The men bent to the clumsy oars, and the boat slid down the inlet, and passed under the beam of the French sloop, which lay moored farther along the jetty. Not a sign of life appeared on deck as they passed; the ship seemed to be deserted. Half a dozen strokes carried the boat beyond view of it, and the little party were alone on the bosom of the water, that lay rocking smoothly between its unseen banks. Some minutes were spent in stout rowing, and the oily swell began to grow longer and slower. They were near the mouth of the inlet, and abreast of the east-and-west-running shore of the bay. Smoothly as the sea lapped the beach under the mist, the boat began to rise and fall on the Atlantic rollers.

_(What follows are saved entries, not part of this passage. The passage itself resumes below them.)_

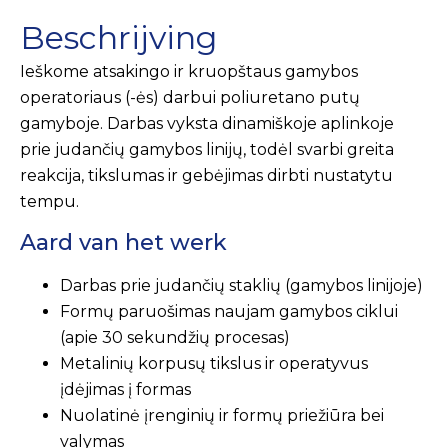
Beschrijving
Ieškome atsakingo ir kruopštaus gamybos
operatoriaus (-ės) darbui poliuretano putų
gamyboje. Darbas vyksta dinamiškoje aplinkoje
prie judančių gamybos linijų, todėl svarbi greita
reakcija, tikslumas ir gebėjimas dirbti nustatytu
tempu.
Aard van het werk
Darbas prie judančių staklių (gamybos linijoje)
Formų paruošimas naujam gamybos ciklui
(apie 30 sekundžių procesas)
Metalinių korpusų tikslus ir operatyvus
įdėjimas į formas
Nuolatinė įrenginių ir formų priežiūra bei
valymas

"Tis more deceitful than a pretty colleen," O'Sullivan Og said, "is the sea-fog, bad cess to it! My own father was lost in it. Will you be seeing her, boys?"

"Ye'll not see her till ye touch her!" one of the rowers answered.

"And the tide running?" the other said. "Save us from that same!"

"She's farther out by three gunshots!" struck in a firelock-man. "We'll be drifting back, ye thieves of the world, if ye sit staring there! Pull, an' we'll be inshore an' ye know it."